Daher habe ich mir eine Art Blindenhundtrick zurechtgelegt: Ich warte, bis der Hund, der zur herannahenden Person gehört, näher kommt, denn die Hunde haben vom Elefantenabstand noch nichts gehört und beschnuppern einander zur Begrüßung nach wie vor von vorn und hinten. Das gibt mir die Gelegenheit, zu erkennen, wer mir gegenübersteht. Ich erkenne die meisten Menschen tatsächlich an deren Hunden.

Bei manchen weiß ich den Eigennamen, dann rufe ich: „Hallo, Karina!“ (wenn etwa der süße, schwarze Jason auf Daria zurast). Bei anderen kenne ich nur den Hundenamen, dann rufe ich: „Hallo, wie geht es Debbie?“ Man hat so seine Tricks, um Schwachsichtigkeit und Gedächtnislücken zu verschleiern.

Wir tröten einander zu

Da ich nicht auch noch schlecht hören will, bediene ich mich bei der darauffolgenden Unterhaltung ebenfalls der Elefantenmethode. Ich tröte los. Karina trötet zurück. Und so verstehen wir uns, auch mit Elefantenabstand. Die Distanz, die wir dabei einhalten, ist seit März deutlich größer geworden. Entweder weil die Infektionszahlen größer geworden sind. Oder aber weil der Babyelefant vom März längst kein Baby mehr ist.

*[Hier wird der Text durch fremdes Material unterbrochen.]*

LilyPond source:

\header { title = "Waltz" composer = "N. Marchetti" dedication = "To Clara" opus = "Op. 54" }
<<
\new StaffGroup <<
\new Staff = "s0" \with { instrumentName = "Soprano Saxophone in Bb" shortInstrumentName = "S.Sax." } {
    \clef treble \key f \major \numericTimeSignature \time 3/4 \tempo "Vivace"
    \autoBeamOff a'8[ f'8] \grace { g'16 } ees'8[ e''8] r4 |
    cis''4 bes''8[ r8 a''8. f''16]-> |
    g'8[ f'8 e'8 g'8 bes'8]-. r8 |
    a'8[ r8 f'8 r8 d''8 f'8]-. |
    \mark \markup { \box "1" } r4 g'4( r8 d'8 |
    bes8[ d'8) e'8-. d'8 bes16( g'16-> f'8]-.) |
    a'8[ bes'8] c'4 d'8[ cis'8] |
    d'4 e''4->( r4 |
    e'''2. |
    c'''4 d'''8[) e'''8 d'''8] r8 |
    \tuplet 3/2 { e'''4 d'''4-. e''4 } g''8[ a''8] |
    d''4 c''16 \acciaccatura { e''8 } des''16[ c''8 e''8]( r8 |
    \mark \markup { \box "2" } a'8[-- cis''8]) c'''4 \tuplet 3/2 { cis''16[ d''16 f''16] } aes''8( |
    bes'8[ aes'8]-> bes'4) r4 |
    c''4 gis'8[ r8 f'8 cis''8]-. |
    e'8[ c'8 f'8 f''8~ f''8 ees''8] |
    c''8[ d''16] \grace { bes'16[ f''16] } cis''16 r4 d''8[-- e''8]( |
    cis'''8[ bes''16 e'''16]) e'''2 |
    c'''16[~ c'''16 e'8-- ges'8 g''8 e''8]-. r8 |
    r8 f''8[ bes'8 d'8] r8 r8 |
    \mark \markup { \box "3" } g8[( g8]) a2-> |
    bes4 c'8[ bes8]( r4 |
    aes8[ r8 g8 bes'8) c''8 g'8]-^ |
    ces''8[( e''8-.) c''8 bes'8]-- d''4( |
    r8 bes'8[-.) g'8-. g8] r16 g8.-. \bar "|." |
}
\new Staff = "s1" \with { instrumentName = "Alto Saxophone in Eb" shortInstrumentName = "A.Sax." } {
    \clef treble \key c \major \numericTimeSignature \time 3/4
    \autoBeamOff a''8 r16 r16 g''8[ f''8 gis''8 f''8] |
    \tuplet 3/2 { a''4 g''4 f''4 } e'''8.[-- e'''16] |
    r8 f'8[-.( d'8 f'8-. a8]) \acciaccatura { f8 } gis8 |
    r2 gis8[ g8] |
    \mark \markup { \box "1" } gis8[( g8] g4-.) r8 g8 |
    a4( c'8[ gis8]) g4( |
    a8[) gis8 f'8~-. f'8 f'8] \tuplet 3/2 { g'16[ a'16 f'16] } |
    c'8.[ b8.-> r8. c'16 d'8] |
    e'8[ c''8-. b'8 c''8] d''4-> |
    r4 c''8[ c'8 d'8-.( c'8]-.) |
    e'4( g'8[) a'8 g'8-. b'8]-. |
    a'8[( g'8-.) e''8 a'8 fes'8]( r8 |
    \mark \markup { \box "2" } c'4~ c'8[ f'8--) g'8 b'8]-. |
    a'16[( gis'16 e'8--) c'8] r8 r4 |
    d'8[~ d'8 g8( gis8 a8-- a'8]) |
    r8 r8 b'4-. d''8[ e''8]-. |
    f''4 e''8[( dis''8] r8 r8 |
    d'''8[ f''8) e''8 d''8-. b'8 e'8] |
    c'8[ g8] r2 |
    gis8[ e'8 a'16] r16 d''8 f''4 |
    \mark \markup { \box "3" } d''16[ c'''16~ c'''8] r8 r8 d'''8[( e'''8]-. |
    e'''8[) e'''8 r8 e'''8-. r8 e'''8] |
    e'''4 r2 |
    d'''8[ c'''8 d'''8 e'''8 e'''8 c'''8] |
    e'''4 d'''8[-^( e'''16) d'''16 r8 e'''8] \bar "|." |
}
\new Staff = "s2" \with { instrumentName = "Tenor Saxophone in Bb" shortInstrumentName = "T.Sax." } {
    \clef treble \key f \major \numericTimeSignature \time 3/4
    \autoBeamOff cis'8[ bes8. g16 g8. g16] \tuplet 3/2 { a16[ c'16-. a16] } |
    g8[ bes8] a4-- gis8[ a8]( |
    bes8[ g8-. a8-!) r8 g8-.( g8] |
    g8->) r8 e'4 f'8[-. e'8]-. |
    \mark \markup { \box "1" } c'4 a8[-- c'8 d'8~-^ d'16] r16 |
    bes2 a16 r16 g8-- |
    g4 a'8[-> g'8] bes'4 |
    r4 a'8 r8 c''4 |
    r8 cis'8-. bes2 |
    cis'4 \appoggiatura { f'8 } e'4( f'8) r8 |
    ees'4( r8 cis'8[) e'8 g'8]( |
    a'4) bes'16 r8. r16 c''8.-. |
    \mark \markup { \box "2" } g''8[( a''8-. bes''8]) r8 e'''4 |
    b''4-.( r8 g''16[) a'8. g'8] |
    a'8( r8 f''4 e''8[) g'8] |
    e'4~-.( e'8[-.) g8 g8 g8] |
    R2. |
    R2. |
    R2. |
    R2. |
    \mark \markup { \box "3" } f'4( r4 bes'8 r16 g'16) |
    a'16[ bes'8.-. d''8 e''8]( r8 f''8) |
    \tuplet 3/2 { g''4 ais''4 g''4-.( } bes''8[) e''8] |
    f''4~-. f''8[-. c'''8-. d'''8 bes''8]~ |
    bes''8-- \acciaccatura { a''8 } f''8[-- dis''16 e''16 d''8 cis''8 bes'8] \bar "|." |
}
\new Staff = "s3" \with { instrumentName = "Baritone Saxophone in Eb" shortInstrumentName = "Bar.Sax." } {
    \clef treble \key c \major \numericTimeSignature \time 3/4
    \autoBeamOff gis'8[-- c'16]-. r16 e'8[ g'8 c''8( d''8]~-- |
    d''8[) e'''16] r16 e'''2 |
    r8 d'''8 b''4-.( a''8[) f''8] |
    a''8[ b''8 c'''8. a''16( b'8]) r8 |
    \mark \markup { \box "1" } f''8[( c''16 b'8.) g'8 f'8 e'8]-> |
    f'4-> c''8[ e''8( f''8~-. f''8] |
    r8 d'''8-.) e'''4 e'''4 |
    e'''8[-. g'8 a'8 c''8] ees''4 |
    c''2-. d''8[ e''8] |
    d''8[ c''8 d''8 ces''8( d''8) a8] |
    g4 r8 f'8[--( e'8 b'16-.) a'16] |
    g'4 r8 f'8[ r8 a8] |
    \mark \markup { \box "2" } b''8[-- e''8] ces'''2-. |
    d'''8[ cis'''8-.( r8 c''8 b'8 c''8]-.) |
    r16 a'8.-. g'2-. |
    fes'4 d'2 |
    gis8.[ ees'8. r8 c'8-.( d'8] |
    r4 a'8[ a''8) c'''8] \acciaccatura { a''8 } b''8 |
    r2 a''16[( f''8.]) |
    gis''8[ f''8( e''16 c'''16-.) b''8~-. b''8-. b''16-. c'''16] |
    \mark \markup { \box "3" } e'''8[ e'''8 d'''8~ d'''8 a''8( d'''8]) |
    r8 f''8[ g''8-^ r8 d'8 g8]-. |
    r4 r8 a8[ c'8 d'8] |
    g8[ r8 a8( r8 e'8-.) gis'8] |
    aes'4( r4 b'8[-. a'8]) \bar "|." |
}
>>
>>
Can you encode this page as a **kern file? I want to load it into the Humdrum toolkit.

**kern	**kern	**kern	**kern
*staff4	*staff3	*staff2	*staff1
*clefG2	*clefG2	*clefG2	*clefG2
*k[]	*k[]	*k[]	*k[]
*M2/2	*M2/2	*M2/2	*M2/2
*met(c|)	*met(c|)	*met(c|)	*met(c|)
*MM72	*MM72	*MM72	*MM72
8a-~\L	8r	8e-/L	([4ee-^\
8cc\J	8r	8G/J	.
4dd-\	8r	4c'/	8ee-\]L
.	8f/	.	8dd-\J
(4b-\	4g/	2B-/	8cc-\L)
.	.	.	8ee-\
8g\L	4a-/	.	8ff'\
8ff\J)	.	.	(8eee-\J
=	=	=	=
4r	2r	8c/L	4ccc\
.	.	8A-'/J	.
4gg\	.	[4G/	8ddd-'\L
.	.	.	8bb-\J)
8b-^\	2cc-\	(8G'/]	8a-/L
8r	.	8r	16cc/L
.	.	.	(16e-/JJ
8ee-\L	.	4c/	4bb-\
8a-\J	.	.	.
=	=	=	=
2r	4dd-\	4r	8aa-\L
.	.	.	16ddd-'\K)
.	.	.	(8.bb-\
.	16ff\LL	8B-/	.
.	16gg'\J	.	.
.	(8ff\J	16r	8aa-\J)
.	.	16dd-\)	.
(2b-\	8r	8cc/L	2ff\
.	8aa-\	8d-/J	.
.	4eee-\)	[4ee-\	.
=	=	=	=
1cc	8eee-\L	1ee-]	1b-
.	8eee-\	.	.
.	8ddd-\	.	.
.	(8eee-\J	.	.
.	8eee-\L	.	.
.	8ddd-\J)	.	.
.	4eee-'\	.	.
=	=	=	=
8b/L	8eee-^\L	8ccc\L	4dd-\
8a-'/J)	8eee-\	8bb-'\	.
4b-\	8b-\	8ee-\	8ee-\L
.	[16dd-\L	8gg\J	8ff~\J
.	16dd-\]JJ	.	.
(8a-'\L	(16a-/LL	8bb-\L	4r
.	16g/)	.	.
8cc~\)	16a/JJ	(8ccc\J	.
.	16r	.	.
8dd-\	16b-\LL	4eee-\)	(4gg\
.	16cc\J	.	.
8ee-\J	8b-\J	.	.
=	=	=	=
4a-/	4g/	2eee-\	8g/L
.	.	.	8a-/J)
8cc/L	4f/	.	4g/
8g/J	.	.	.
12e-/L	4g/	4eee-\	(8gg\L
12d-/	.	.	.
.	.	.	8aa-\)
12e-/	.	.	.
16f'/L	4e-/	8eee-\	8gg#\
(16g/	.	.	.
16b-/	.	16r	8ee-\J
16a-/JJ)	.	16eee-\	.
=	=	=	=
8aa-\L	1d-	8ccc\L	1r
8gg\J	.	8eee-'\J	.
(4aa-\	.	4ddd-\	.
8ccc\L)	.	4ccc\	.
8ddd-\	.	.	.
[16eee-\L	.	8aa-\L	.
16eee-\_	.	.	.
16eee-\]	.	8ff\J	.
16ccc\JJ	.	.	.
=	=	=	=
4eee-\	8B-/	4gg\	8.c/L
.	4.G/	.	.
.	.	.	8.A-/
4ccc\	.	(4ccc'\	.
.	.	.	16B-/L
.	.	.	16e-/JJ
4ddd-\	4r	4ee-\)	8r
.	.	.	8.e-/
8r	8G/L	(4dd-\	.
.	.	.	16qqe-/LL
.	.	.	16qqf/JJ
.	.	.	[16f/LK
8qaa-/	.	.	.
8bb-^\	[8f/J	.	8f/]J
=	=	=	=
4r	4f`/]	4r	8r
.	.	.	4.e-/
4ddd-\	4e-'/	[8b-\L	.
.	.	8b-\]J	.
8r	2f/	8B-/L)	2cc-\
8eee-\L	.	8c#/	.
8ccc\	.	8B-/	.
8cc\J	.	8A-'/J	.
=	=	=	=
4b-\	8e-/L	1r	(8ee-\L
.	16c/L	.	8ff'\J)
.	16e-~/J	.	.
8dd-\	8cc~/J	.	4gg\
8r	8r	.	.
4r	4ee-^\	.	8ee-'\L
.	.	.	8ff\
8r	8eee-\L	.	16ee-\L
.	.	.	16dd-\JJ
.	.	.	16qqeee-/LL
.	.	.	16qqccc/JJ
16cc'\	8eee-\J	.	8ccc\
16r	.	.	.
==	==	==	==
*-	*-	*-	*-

Daria und Jason sehen die Elefanten gar nicht. Sie haben nur Augen füreinander. Das ist interessant, weil Daria sonst vor entgegenkommenden Großtieren, wie Pferden, Eseln oder Lamas, Angst hat und rasch bei mir Schutz sucht, um hinter meiner Kniekehle halbstark hervor zu bellen. Nur die Elefanten sind ihr egal.

Die Rehe aber fürchten sich sehr wohl. Die sehen wir kaum noch im Föhrenwald, seit die Elefanten ihren Lebensraum erobert haben. Vielleicht liegt das aber weniger an den fiktiven Elefanten, als an unserer trötenden Unterhaltung.